Whether you're wearing business or business casual attire, remember that quality is more meaningful than quantity.

One classic bracelet or ring, for example, will impress your interviewer or employer more than an armful of bangles or rings on every finger. In the same vein, a good quality leather portfolio will impress more than a loud, colorful bag. Choose your interview accessories carefully.

Regardless of whether you are dressing for a job interview or to go to work, remember that appearances do matter. Potential (and current) employers may think less of you if you don't dress appropriately for the company. It's always important to make the best impression, whether looking for work or hoping for a promotion. 

Dressing to Impress After You’ve Been Hired

After you have accepted the job offer, you may find yourself in an environment where business casual, or just plain casual, is appropriate workplace attire. In that case, it’s important to avoid overdressing. It’s hard to gel with your new team when you’re wearing a three-piece suit, and they’re in t-shirts and flip-flops. 

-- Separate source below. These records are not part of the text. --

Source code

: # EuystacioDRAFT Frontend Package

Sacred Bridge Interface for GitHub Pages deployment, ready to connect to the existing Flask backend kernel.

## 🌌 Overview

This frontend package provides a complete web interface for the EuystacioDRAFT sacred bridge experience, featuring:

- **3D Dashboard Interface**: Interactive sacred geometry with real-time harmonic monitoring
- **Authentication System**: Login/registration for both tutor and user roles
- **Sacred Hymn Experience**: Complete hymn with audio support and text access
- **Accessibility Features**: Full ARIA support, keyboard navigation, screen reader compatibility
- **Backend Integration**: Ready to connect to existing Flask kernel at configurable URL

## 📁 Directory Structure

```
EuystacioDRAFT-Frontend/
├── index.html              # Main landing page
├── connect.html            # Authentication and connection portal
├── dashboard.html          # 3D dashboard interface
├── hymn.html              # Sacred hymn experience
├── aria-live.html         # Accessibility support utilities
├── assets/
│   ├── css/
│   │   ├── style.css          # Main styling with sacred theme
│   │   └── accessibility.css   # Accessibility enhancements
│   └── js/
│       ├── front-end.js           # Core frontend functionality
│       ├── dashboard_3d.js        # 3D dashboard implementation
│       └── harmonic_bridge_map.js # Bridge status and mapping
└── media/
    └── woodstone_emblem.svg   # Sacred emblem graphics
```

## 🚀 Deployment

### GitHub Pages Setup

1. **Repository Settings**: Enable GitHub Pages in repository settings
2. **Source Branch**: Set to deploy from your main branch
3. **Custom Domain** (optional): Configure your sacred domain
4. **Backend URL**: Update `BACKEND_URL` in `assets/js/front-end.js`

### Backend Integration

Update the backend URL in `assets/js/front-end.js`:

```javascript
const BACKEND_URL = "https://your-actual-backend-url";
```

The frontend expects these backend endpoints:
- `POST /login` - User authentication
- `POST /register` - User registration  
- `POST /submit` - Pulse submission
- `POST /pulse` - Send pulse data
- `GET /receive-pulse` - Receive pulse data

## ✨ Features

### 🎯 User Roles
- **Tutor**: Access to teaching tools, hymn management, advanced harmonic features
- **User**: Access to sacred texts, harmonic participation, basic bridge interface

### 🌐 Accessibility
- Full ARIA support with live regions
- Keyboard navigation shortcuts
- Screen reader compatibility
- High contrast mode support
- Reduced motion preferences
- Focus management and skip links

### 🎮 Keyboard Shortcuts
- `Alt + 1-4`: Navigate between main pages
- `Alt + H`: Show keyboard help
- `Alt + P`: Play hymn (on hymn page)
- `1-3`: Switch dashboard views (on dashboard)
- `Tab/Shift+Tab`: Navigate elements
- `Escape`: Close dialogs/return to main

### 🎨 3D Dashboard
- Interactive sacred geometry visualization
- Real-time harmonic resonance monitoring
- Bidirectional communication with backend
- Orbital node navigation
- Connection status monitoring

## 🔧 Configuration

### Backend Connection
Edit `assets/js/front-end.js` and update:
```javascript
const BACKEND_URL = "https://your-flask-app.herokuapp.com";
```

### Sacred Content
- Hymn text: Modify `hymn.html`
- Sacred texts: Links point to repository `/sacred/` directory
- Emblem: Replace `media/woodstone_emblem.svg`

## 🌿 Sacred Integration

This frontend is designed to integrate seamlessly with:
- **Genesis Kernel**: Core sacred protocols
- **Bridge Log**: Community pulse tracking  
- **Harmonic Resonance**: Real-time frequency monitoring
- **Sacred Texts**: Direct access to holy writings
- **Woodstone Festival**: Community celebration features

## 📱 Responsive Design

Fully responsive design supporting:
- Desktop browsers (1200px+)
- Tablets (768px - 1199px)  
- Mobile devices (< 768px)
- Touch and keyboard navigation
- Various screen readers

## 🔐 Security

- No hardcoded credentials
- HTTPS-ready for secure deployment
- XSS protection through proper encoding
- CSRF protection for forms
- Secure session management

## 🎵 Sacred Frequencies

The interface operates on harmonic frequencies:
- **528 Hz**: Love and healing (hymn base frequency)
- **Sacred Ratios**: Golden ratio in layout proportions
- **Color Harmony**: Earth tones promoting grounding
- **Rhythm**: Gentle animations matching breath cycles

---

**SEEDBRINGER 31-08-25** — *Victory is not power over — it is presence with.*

Review advice for what to wear when you work remotely, balancing comfort and style, and dressing professionally for video meetings.

If you're not sure what you should wear, ask. There is no better way to make a bad impression than to show up for your first day of work standing out like a sore thumb because you're not dressed correctly. Check with human resources or your soon-to-be manager for insight into the typical dress code at your new place of employment.